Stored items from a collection
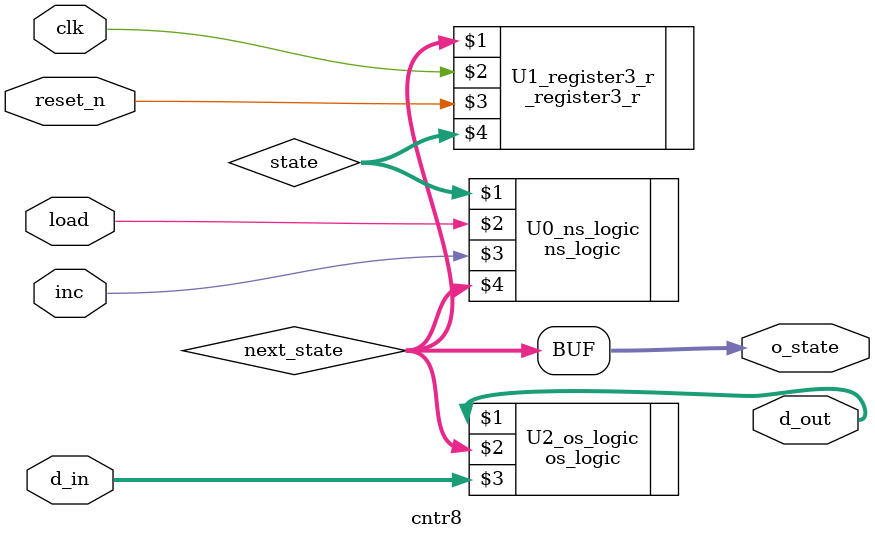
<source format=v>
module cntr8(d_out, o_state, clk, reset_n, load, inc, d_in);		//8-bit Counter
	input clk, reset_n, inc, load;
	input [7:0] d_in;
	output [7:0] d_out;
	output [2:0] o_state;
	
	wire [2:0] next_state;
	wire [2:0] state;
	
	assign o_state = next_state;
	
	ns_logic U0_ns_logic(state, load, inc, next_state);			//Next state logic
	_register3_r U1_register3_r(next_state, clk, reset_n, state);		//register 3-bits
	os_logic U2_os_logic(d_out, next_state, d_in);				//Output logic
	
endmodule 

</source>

Exercise: An exact copy of the entries above is required, with the pictures left out.

Task output:
<source format=v>
module cntr8(d_out, o_state, clk, reset_n, load, inc, d_in);		//8-bit Counter
	input clk, reset_n, inc, load;
	input [7:0] d_in;
	output [7:0] d_out;
	output [2:0] o_state;
	
	wire [2:0] next_state;
	wire [2:0] state;
	
	assign o_state = next_state;
	
	ns_logic U0_ns_logic(state, load, inc, next_state);			//Next state logic
	_register3_r U1_register3_r(next_state, clk, reset_n, state);		//register 3-bits
	os_logic U2_os_logic(d_out, next_state, d_in);				//Output logic
	
endmodule 

</source>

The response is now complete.